Natural law theorists knew the much better than we do the philosophical underpinnings of natural rights —immediate ancestors of modern human rights— all too well. We are who we are because we are imago Dei. This is why the true nature of Christmas must be dusted up and put back in the place it deserves, which is an altar and not a folkloric festivity or a concatenation of parties and culinary treats. Western civilization is Greek philosophy, it is also Roman law, but above all, it is the Christian faith. And on Christmas day, God becomes man to redeem us all.

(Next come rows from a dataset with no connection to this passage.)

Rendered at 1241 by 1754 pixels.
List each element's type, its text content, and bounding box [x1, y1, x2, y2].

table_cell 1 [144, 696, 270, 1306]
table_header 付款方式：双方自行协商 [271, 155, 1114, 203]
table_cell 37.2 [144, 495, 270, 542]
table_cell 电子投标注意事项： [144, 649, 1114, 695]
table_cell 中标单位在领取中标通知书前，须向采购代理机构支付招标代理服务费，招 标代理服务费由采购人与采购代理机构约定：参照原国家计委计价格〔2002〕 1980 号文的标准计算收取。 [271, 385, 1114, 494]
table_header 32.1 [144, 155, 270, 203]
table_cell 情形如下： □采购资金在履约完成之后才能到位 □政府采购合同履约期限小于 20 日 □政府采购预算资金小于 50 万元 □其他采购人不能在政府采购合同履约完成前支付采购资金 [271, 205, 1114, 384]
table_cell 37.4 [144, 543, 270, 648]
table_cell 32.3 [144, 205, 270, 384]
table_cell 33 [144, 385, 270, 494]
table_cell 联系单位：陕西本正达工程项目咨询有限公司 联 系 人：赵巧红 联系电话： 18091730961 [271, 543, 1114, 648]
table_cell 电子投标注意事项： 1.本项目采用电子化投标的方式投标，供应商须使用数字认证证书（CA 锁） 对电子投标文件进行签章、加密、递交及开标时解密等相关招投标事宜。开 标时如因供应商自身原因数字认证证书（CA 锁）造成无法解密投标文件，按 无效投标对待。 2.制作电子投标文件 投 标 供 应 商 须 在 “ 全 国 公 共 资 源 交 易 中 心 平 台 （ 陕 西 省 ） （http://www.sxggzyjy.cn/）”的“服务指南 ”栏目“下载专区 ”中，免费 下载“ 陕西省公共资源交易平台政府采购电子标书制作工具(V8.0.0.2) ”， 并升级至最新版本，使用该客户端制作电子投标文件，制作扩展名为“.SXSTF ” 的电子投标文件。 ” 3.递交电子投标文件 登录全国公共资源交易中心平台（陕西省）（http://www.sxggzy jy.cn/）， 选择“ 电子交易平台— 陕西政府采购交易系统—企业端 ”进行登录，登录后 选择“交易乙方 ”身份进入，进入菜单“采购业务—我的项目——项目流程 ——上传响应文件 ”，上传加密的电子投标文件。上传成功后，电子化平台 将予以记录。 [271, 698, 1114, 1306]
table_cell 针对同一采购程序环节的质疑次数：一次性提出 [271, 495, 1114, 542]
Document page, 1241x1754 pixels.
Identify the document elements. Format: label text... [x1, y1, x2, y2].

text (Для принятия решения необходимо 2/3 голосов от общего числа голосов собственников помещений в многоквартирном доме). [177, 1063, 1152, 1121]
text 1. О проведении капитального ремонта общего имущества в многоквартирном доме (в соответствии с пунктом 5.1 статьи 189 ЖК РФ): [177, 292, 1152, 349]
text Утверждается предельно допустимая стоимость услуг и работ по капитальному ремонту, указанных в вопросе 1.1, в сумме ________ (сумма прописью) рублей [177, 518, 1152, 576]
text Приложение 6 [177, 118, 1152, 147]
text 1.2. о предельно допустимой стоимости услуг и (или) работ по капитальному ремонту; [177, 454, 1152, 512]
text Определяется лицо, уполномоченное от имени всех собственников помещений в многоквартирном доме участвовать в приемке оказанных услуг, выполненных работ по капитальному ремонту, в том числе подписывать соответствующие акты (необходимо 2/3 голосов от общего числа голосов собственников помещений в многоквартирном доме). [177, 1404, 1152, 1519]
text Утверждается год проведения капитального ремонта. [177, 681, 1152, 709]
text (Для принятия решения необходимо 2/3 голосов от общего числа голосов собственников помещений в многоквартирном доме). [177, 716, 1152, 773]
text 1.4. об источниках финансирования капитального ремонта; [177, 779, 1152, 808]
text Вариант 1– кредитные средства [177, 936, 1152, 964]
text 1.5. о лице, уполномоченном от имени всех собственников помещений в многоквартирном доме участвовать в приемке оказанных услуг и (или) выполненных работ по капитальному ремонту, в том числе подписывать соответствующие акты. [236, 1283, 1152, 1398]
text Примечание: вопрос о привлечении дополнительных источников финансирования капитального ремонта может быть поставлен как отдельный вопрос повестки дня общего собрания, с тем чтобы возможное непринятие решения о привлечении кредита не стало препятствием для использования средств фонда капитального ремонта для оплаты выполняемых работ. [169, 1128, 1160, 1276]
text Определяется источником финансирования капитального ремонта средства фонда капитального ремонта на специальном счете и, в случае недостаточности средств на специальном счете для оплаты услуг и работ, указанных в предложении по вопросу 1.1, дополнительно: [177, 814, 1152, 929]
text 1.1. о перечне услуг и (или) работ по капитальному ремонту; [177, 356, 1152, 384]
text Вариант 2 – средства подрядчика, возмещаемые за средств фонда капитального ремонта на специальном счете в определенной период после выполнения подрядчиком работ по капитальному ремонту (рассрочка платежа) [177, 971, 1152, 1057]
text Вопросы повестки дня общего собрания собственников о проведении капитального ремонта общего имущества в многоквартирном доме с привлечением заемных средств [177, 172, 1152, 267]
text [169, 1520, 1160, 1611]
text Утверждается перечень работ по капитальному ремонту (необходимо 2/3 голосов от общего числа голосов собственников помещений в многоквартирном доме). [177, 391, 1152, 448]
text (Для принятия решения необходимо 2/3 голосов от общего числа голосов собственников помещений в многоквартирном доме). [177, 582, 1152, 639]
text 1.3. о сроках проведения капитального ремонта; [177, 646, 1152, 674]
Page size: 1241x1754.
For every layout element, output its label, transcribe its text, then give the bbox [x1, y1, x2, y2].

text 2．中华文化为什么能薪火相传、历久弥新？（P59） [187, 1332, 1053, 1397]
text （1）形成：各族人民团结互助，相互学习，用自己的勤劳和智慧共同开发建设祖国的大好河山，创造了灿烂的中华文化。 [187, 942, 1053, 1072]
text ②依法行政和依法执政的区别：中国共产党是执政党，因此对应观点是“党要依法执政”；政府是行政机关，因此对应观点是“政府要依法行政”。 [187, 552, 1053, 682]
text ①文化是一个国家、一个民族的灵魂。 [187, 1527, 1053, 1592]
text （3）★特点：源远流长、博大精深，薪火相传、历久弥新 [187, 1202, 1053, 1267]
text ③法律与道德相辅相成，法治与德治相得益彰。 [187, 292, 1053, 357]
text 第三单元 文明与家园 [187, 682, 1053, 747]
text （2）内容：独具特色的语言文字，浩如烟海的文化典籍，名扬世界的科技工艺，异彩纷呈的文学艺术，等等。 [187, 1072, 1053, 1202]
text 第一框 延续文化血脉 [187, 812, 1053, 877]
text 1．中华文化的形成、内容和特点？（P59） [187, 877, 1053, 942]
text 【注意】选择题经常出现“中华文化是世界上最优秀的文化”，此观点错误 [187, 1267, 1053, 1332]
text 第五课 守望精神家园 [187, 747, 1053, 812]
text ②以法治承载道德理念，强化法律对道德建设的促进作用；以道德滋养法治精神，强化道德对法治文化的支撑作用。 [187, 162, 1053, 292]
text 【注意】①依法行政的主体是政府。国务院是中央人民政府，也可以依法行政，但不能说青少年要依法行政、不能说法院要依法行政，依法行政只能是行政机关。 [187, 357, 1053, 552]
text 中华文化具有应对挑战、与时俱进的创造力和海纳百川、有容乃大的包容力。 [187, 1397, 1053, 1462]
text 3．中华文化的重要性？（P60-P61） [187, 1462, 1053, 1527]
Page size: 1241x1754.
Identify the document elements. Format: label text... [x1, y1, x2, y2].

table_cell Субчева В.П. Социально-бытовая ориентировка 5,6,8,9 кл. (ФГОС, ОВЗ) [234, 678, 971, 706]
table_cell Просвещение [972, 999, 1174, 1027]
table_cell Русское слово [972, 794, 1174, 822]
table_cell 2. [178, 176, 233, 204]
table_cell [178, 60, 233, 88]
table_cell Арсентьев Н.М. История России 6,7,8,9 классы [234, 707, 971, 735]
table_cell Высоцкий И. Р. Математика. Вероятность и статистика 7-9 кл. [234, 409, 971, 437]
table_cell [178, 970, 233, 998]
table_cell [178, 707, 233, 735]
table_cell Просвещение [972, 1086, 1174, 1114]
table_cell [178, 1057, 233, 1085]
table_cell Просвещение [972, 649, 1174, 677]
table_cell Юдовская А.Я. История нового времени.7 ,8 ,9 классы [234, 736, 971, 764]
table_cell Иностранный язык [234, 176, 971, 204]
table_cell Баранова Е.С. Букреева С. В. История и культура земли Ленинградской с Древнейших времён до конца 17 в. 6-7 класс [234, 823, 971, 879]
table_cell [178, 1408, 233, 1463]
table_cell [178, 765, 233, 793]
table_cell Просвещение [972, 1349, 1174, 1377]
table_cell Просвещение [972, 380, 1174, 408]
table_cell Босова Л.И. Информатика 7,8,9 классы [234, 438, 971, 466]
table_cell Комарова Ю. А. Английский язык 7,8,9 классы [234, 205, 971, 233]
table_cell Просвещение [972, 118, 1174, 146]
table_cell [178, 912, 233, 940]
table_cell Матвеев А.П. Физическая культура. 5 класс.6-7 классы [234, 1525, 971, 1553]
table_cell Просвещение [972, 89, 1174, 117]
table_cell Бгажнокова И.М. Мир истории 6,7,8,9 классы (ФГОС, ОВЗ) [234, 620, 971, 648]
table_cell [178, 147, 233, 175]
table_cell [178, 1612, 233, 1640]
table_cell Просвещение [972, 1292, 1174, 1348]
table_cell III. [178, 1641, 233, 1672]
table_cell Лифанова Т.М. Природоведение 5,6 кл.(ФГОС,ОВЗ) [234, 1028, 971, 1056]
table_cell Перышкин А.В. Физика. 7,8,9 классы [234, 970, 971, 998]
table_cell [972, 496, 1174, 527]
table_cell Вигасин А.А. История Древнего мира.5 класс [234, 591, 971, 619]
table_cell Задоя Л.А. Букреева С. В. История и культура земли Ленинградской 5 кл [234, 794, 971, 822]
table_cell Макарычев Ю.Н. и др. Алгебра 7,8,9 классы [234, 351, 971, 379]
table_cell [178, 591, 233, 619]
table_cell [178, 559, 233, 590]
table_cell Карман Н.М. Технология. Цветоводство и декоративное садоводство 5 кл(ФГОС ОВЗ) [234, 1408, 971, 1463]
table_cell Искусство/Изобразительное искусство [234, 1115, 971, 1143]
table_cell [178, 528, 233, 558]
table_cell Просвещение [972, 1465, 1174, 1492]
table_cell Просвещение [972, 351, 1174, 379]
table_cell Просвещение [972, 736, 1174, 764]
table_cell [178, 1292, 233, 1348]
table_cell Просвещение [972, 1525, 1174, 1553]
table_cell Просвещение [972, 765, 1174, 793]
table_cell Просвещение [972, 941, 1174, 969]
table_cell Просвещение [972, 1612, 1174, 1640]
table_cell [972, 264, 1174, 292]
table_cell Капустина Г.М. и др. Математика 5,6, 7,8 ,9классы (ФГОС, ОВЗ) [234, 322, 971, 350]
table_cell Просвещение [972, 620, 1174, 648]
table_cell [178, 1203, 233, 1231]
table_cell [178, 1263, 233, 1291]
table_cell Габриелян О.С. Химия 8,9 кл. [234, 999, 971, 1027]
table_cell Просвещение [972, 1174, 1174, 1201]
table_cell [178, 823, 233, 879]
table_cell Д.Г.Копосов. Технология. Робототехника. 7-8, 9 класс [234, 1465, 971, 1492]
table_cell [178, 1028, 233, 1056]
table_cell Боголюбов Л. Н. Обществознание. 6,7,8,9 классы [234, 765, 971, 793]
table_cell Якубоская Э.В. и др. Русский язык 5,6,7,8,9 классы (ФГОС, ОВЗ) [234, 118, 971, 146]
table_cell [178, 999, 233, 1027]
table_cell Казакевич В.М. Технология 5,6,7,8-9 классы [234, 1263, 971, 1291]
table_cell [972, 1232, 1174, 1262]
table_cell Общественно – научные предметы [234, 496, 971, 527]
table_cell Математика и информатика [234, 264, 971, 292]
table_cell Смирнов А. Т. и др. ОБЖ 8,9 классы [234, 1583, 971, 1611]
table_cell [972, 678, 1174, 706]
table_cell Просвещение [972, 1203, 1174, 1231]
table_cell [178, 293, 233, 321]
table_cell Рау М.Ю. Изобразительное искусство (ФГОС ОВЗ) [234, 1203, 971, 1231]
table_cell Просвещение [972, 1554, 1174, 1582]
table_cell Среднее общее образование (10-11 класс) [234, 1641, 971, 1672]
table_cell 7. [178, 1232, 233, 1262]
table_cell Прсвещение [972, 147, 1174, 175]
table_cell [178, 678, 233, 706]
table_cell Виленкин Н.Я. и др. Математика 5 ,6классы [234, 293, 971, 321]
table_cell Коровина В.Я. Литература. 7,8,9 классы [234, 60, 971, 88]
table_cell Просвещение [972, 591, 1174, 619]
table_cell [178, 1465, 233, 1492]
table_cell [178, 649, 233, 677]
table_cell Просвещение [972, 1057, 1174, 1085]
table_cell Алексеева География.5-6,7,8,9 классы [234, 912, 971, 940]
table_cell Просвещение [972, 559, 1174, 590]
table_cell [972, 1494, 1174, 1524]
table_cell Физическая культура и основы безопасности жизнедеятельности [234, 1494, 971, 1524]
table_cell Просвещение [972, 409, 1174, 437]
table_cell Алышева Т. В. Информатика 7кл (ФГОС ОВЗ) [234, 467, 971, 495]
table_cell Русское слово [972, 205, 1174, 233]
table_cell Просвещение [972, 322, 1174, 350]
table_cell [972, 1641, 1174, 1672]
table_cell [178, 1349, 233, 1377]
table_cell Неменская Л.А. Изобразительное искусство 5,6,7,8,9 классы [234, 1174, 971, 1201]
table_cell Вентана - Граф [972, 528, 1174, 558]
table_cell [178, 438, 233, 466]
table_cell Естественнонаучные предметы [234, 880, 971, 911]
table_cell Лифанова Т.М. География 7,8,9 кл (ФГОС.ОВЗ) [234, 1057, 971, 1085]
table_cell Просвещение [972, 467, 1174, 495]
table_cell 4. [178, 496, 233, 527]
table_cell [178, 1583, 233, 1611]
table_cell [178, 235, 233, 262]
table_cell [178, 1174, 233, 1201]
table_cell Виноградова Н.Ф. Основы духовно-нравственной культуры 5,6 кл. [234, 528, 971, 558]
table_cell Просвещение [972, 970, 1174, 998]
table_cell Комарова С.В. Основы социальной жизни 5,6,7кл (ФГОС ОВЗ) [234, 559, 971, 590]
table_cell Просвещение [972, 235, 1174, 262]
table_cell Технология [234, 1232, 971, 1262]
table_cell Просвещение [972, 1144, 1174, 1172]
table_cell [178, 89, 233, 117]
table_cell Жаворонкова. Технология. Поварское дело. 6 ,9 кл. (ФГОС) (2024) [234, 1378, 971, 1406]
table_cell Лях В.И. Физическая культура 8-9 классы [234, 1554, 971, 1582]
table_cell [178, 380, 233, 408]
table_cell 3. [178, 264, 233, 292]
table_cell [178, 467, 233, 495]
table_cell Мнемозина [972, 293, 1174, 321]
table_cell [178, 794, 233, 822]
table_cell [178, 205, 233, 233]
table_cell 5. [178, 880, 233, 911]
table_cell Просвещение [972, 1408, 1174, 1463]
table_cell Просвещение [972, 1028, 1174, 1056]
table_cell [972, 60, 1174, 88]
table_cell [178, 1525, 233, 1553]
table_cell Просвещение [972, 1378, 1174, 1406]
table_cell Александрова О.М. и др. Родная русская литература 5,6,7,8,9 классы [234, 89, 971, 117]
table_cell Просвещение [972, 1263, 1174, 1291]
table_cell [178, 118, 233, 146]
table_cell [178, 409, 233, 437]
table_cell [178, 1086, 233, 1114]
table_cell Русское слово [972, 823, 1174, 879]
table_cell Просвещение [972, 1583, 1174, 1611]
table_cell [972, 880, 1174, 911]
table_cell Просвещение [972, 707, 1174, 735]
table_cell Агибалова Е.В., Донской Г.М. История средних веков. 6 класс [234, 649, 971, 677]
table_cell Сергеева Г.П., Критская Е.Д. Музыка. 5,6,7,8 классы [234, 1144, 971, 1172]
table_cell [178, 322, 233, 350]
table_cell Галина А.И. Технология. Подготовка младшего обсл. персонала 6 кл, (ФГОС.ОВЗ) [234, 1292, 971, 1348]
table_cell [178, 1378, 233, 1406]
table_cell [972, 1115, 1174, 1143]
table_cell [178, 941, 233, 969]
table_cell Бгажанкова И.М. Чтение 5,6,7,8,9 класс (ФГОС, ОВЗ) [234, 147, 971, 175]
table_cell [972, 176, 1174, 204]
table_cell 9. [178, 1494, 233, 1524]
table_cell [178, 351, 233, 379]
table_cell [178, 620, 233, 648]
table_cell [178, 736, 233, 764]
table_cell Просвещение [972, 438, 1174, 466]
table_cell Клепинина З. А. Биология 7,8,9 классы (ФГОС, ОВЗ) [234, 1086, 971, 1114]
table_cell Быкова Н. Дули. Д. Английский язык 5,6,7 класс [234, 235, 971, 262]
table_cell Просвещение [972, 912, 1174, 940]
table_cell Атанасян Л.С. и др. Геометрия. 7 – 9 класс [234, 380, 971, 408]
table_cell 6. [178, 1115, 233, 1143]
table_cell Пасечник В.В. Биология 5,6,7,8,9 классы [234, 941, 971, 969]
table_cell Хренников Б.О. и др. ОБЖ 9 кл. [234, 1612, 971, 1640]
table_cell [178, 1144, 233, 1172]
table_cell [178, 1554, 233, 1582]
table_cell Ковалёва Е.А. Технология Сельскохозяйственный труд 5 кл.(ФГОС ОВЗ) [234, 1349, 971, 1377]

Barbarians —ideological or otherwise— hate Christmas because they despise civilization. Some might not even be aware of this logical connection, but their lack of understanding of what they really oppose does not prevent them from doing so. And, of course, there are others that know perfectly what their target is. They know Christmas is civilization. They hate Christmas because it is Christianity. And they hate Christianity because it is civilization. That is why it does not come as a surprise that radical secularism, as I have argued in previous articles, is embarked on a crusade against Christianism but not other faiths and religions —though their day will also come. Yet again, Christianity is dismissed as a fairy tale by the liberal West but its assumptions underpin the modern secular world.  

In the face of such adversity, and given what barbarians hate and despise, we, the people that love —by virtue of birth or adoption— Western civilization must also defend, and celebrate, Christmas. For doing one is to do the other. Celebrating Christmas is a civilizational mandate.